While Casey and Evans are pursuing a legislative solution with an inter-branch council, likely within the Justice Department, that would provide such assistance, Evans also has called on the Biden administration to take executive action to provide that same assistance.
“We both agree on the sense of urgency and we recognize that something has to be done now,” Evans said. “And we share that mission. After hearing the voices we hear — every day, and that’s not acceptable any longer. We will use our efforts jointly.”
Gun violence reduction efforts have historically hit a brick wall in Pennsylvania’s Republican-controlled General Assembly. And the issue vanished entirely from the Legislature’s radar as lawmakers and the Democratic Wolf administration struggled to contain the COVID-19 pandemic.
But the violence continued, both in the streets, and in homes, where people living with domestic violence found themselves trapped at home with their abusers. As was the case with opioid abuse, this epidemic within the pandemic was ever-present.
Pennsylvania law requires people convicted of domestic abuse to surrender their weapons within 24 hours of a sentence being pronounced. But efforts to pass a law authorizing “extreme risk protection orders,” or “red flag” laws that would allow someone to seek a court order seizing someone’s weapons if they pose a risk to themselves or others, failed to win passage in the Legislature. That’s despite the fact that they’ve been proven to work in the states that have them.
“Support is what we need. And we are at the urgent hour,” said McClinton, who added she’d just learned that a 15-year-old girl who’d been shot in her district last week, and was “hanging on for her life,” had died on Tuesday night.
“We’re faced with it over and over again,” she said, not just in Philadelphia, but in our smaller cities, like Allentown. We know that suicide is a leading cause of death in rural Pennsylvania. It hits all of our homes.”
In the Legislature, state Sen. Art Haywood, and Rep. Donna Bullock, both Philadelphia Democrats, are sponsoring bills that would create a state-funded grant program that would pay for “community-based violence reduction initiatives with demonstrated success at reducing gun-related violence,” Haywood wrote in a memo seeking co-sponsors for his legislation.
The legislators’ plan, if approved, would appropriate $30 million and authorize the Pennsylvania Commission on Crime and Delinquency to oversee the grant program, according to a memo Bullock circulated among her House colleagues. Eligible applicants would “need to include detailed plans and coordinate with existing violence prevention and intervention programs and service providers in their community,” she wrote.
McClinton, the House Democrats’ floor leader, said plans also are in the works to reintroduce the “red flag” bill that failed to win passage in last year’s legislative session. Both she and Costa agreed that the issue has taken on new urgency amid reports of the plight of domestic violence survivors during the pandemic.
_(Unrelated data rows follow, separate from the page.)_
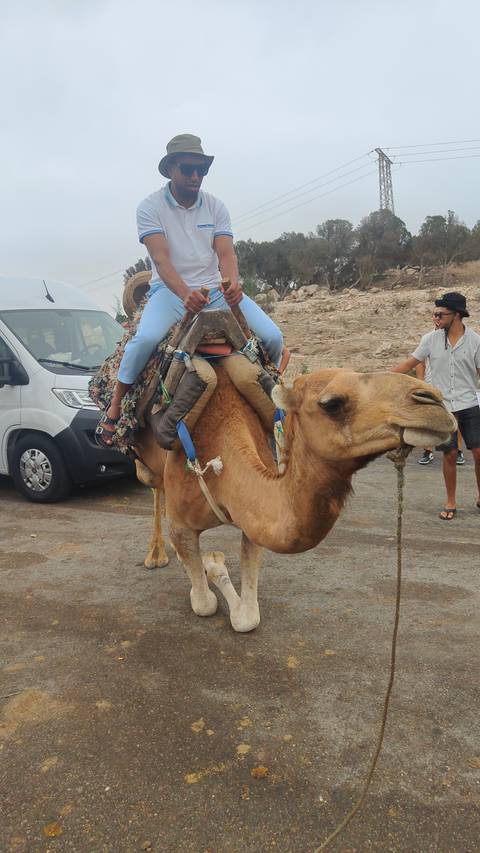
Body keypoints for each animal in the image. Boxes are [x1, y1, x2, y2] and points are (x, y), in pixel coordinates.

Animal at [132, 365, 455, 632]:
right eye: (332, 403)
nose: (433, 401)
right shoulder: (182, 522)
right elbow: (205, 604)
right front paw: (208, 565)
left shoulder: (254, 522)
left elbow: (247, 618)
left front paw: (212, 560)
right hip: (149, 470)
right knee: (153, 485)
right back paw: (156, 555)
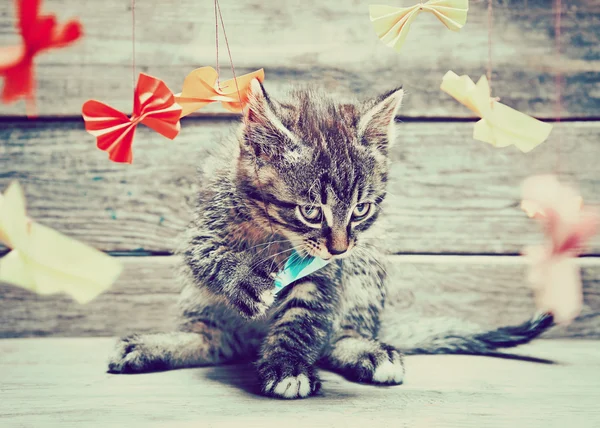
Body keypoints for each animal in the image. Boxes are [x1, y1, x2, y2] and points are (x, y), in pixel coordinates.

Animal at [108, 79, 552, 398]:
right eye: (310, 211)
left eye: (361, 209)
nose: (339, 246)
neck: (274, 231)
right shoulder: (201, 229)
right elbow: (209, 257)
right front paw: (245, 279)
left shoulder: (325, 271)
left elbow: (304, 316)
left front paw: (286, 366)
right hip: (198, 299)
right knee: (218, 339)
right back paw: (153, 346)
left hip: (369, 263)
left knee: (335, 334)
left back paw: (366, 350)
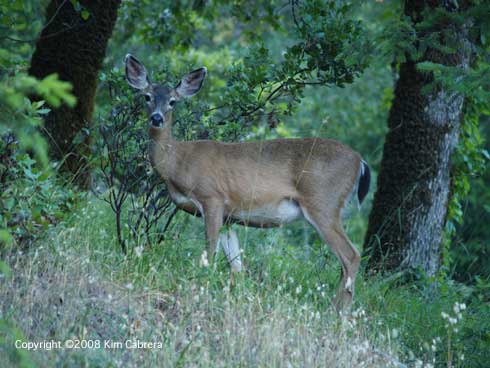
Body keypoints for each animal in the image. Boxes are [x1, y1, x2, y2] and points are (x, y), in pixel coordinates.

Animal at [124, 53, 370, 310]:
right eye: (147, 97)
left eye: (172, 101)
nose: (157, 118)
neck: (177, 162)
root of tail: (360, 161)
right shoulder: (229, 216)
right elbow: (236, 265)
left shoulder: (212, 197)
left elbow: (209, 253)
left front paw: (201, 286)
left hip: (323, 203)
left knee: (351, 255)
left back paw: (339, 311)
“I do think there may be more of an appetite now in light of what we’re seeing and hearing,” Costa said, even as he acknowledged that Democrats will have to “work to change minds” among skeptical Republicans. But “if the matter gets to the Senate floor, it will pass.
“It’s reasonable. It’s responsible. It’s the kind of commonsense reform we need in Harrisburg,” he said.
After decades under the Capitol dome, Costa has to know that Harrisburg is a town that often defies common sense.
In the meantime, however, activists such as Garcia will continue working, turning tragedy into action, and a prayer that another family won’t have to bury another child.
“There’s a frustrating sense of normality about murders in our country … the reality is that we are all in the crossfire,” she said. “The only way to reduce gun violence is to work together.”